Occasionally in local and state politics, subtle and seemingly insignificant developments can hide momentous events. For example, few people in Clark County (beyond the inveterate political geeks) thought it was unusual last year when Republican candidates for the Legislature Brandon Vick and Adrian Cortes advanced beyond the primary to the general election (where Vick won), or when Republicans David Madore and incumbent Marc Boldt did the same thing in a race for county commissioner (Madore eventually won).Actually, though, history was made in those two races. The November 2012 election marked the first time since the birth of the top two primary in 2008 that two candidates from the same party had advanced to the general election. Nothing wrong with that, we editorialized. The glory of the top two primary is that it promotes the voters’ two favorite choices regardless of political affiliation.

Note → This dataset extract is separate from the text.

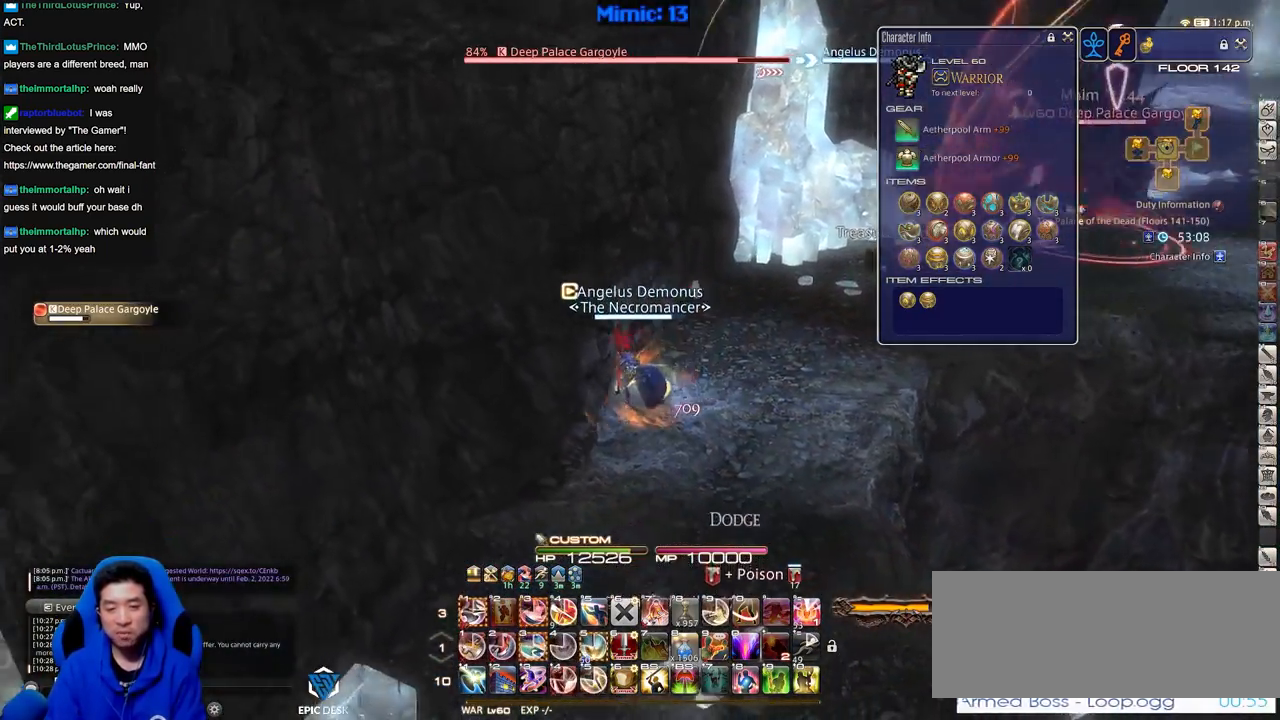
{"keys": ["p"], "events": [[150, "p", "down"], [184, "a", "up"], [384, "s", "up"]]}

Second example: Last week in Olympia, at a lightly attended ceremony that drew little publicity, Gov. Jay Inslee signed a bill that most Washingtonians knew nothing about: Senate Bill 5518, which the average citizen would understandably believe dealt with a bunch of administrative minutiae. Actually, though, history was made at this event, too. The top two primary became the unchallenged law of our state. All law books will be cleared of references to the old, absurd pick-a-party primary, which had incensed voters by requiring them to declare party affiliation in a state that does not (thankfully) require voters to register by party.
Tiresome appeals by officials of political parties — against the expressed will of the voters — now are consigned to history. David Ammons, former Vancouverite and spokesman for the secretary of state’s office, described the bill signing as “a quiet, noncontroversial ending to a 12-year legal, legislative and ballot-box battle to preserve a wide-open primary system for Washington voters. The fight had involved the political parties, the highest court in the land, and even a detour through California.”
That court is the U.S. Supreme Court, which in 2008 ruled against the political party kingpins and declared the top two primary constitutional. And that detour through California referred to approval in that state of the Washington-style primary.
One of the party leaders’ biggest complaints was that one party in any one race could hog the general election, to which we responded: And that would be bad because? Let voters decide what they want. As it turned out, in the 2008 primary, among 14 partisan races in Clark County, not a single one advanced two candidates from the same party. After two years, 27 local races each advanced one candidate from each party. Again, though, no big deal. And then in 2012 Vick-Cortes (actually, there was no Democrat entered in this primary race) and Madore-Boldt defied the trend.
When local voters proceed to this year’s primary on Aug. 6, we doubt many will remember the history that was made last November and last week. But we should all be proud that Washington’s excellent top two primary — rare among states — now stands unquestionably as a model for the rest of the nation.